- To-do item A
Answer these questions about the text on condition variables below, one answer per line, marked the same way:
(i) What does the `Mutex` guard?
(ii) Which call does a consumer make after dequeueing an item to wake a waiting producer?
(iii) What does MPSC stand for?
- To-do item B
From the text on condition variables below, list every function or method name that appears with parentheses after it.

- Study text
The `Mutex` doesn't actually protect any data (it guards `()`, nothing). It exists
purely because `Condvar::wait()` requires a `MutexGuard`. The condition variables
provide efficient waiting:

- `enqueue_blocking()`: If the buffer is full, the producer locks the mutex, calls
  `not_full.wait()`, and goes to sleep. The OS wakes it up when a consumer calls
  `not_full.notify_one()` after dequeueing an item.

- `dequeue_blocking()`: Same idea in reverse. If the buffer is empty, the consumer
  waits on `not_empty` until a producer notifies it.

This is much better than busy-spinning (which wastes CPU) but has higher latency
than pure lock-free (because waking a thread involves a syscall).

---

## MPSC Mode: `src/mpsc.rs`

MPSC (Multi-Producer, Single-Consumer) adds support for multiple threads enqueuing
concurrently. This is significantly more complex than SPSC.

- Data
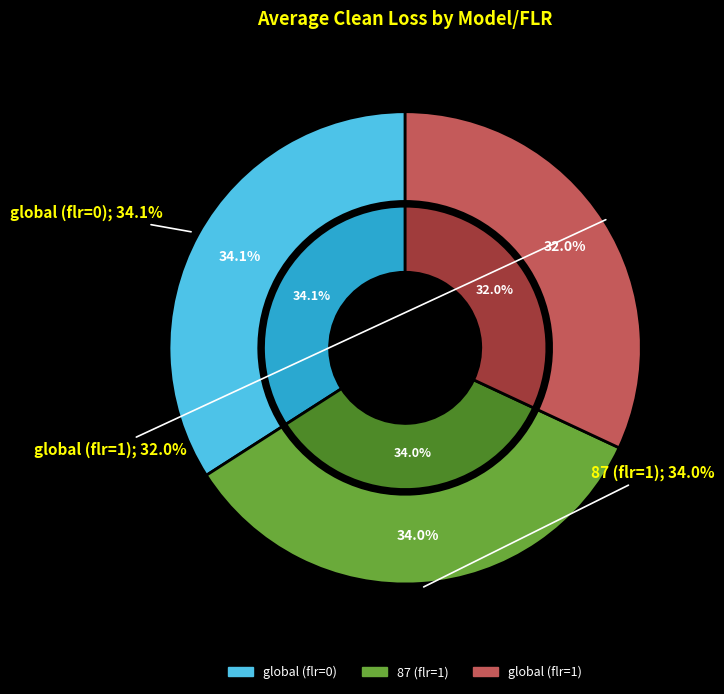

What is the ratio of the value at 87 (flr=1) to the value at global (flr=0)?

1.0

- Answer area A
(i) `()`, which is nothing.
(ii) `not_full.notify_one()`
(iii) Multi-Producer, Single-Consumer

- Answer area B
- `Condvar::wait()`
- `enqueue_blocking()`
- `not_full.wait()`
- `not_full.notify_one()`
- `dequeue_blocking()`